● Job item
Write out every entry exactly as given, but omit the pictures.

(Page images and extracted text)
»»
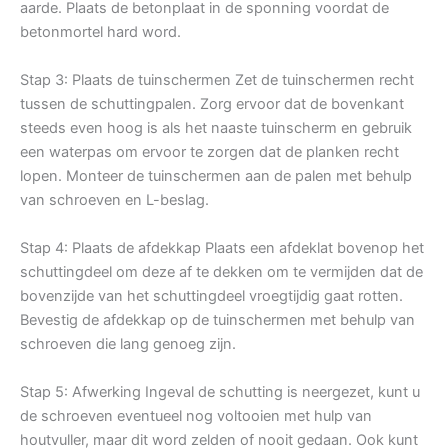
aarde. Plaats de betonplaat in de sponning voordat de
betonmortel hard word.
Stap 3: Plaats de tuinschermen Zet de tuinschermen recht
tussen de schuttingpalen. Zorg ervoor dat de bovenkant
steeds even hoog is als het naaste tuinscherm en gebruik
een waterpas om ervoor te zorgen dat de planken recht
lopen. Monteer de tuinschermen aan de palen met behulp
van schroeven en L-beslag.
Stap 4: Plaats de afdekkap Plaats een afdeklat bovenop het
schuttingdeel om deze af te dekken om te vermijden dat de
bovenzijde van het schuttingdeel vroegtijdig gaat rotten.
Bevestig de afdekkap op de tuinschermen met behulp van
schroeven die lang genoeg zijn.
Stap 5: Afwerking Ingeval de schutting is neergezet, kunt u
de schroeven eventueel nog voltooien met hulp van
houtvuller, maar dit word zelden of nooit gedaan. Ook kunt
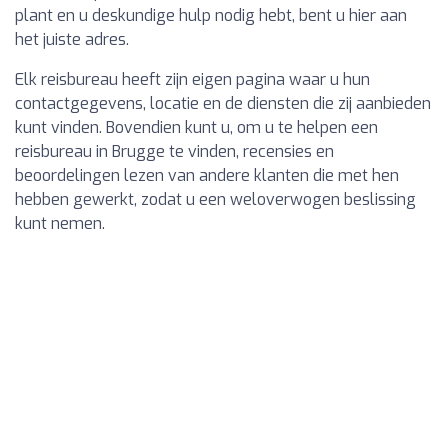
plant en u deskundige hulp nodig hebt, bent u hier aan
het juiste adres.
Elk reisbureau heeft zijn eigen pagina waar u hun
contactgegevens, locatie en de diensten die zij aanbieden
kunt vinden. Bovendien kunt u, om u te helpen een
reisbureau in Brugge te vinden, recensies en
beoordelingen lezen van andere klanten die met hen
hebben gewerkt, zodat u een weloverwogen beslissing
kunt nemen.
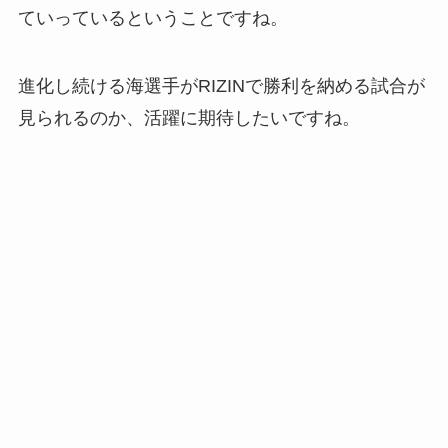
ていっているということですね。
進化し続ける海選手がRIZINで勝利を納める試合が
見られるのか、活躍に期待したいですね。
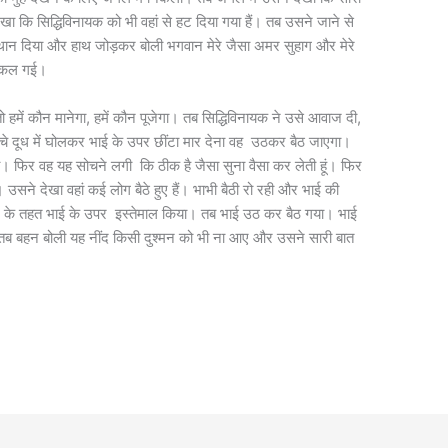
खा कि सिद्धिविनायक को भी वहां से हट दिया गया हैं। तब उसने जाने से
्थान दिया और हाथ जोड़कर बोली भगवान मेरे जैसा अमर सुहाग और मेरे
निकल गई।
में कौन मानेगा, हमें कौन पूजेगा। तब सिद्धिविनायक ने उसे आवाज दी,
्चे दूध में घोलकर भाई के उपर छींटा मार देना वह उठकर बैठ जाएगा।
ा। फिर वह यह सोचने लगी कि ठीक है जैसा सुना वैसा कर लेती हूं। फिर
 उसने देखा वहां कई लोग बैठे हुए हैं। भाभी बैठी रो रही और भाई की
यम के तहत भाई के उपर इस्तेमाल किया। तब भाई उठ कर बैठ गया। भाई
। तब बहन बोली यह नींद किसी दुश्मन को भी ना आए और उसने सारी बात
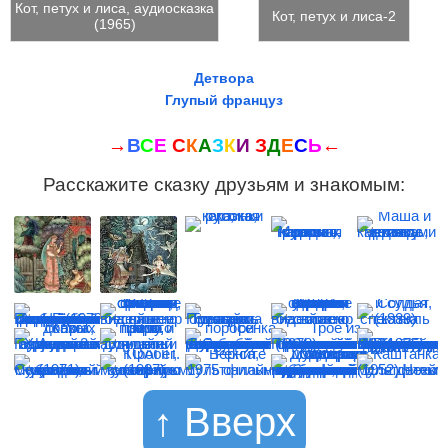
Кот, петух и лиса, аудиосказка
Кот, петух и лиса-2
(1965)
Детвора
Глупый француз
→
В
С
Е
С
К
А
З
К
И
З
Д
Е
С
Ь
←
Расскажите сказку друзьям и знакомым:
↑ Вверх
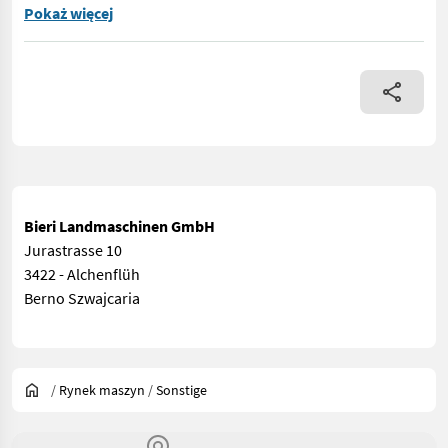
- Höhe 90 cm Tiefe 100 cm - Aus hochwertigem S355 Feinkornsta
Pokaż więcej
Bieri Landmaschinen GmbH
Jurastrasse 10
3422 - Alchenflüh
Berno Szwajcaria
/
Rynek maszyn
/
Sonstige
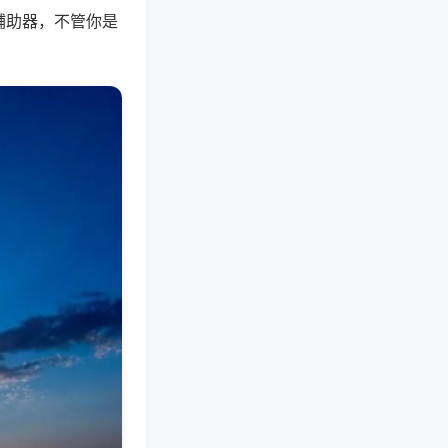
辅助器，不管你是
««
● Expected output
aarde. Plaats de betonplaat in de sponning voordat de
betonmortel hard word.
Stap 3: Plaats de tuinschermen Zet de tuinschermen recht
tussen de schuttingpalen. Zorg ervoor dat de bovenkant
steeds even hoog is als het naaste tuinscherm en gebruik
een waterpas om ervoor te zorgen dat de planken recht
lopen. Monteer de tuinschermen aan de palen met behulp
van schroeven en L-beslag.
Stap 4: Plaats de afdekkap Plaats een afdeklat bovenop het
schuttingdeel om deze af te dekken om te vermijden dat de
bovenzijde van het schuttingdeel vroegtijdig gaat rotten.
Bevestig de afdekkap op de tuinschermen met behulp van
schroeven die lang genoeg zijn.
Stap 5: Afwerking Ingeval de schutting is neergezet, kunt u
de schroeven eventueel nog voltooien met hulp van
houtvuller, maar dit word zelden of nooit gedaan. Ook kunt
plant en u deskundige hulp nodig hebt, bent u hier aan
het juiste adres.
Elk reisbureau heeft zijn eigen pagina waar u hun
contactgegevens, locatie en de diensten die zij aanbieden
kunt vinden. Bovendien kunt u, om u te helpen een
reisbureau in Brugge te vinden, recensies en
beoordelingen lezen van andere klanten die met hen
hebben gewerkt, zodat u een weloverwogen beslissing
kunt nemen.
ていっているということですね。
進化し続ける海選手がRIZINで勝利を納める試合が
見られるのか、活躍に期待したいですね。
खा कि सिद्धिविनायक को भी वहां से हट दिया गया हैं। तब उसने जाने से
्थान दिया और हाथ जोड़कर बोली भगवान मेरे जैसा अमर सुहाग और मेरे
निकल गई।
में कौन मानेगा, हमें कौन पूजेगा। तब सिद्धिविनायक ने उसे आवाज दी,
्चे दूध में घोलकर भाई के उपर छींटा मार देना वह उठकर बैठ जाएगा।
ा। फिर वह यह सोचने लगी कि ठीक है जैसा सुना वैसा कर लेती हूं। फिर
 उसने देखा वहां कई लोग बैठे हुए हैं। भाभी बैठी रो रही और भाई की
यम के तहत भाई के उपर इस्तेमाल किया। तब भाई उठ कर बैठ गया। भाई
। तब बहन बोली यह नींद किसी दुश्मन को भी ना आए और उसने सारी बात
Кот, петух и лиса, аудиосказка
Кот, петух и лиса-2
(1965)
Детвора
Глупый француз
→
В
С
Е
С
К
А
З
К
И
З
Д
Е
С
Ь
←
Расскажите сказку друзьям и знакомым:
↑ Вверх
- Höhe 90 cm Tiefe 100 cm - Aus hochwertigem S355 Feinkornsta
Pokaż więcej
Bieri Landmaschinen GmbH
Jurastrasse 10
3422 - Alchenflüh
Berno Szwajcaria
/
Rynek maszyn
/
Sonstige
辅助器，不管你是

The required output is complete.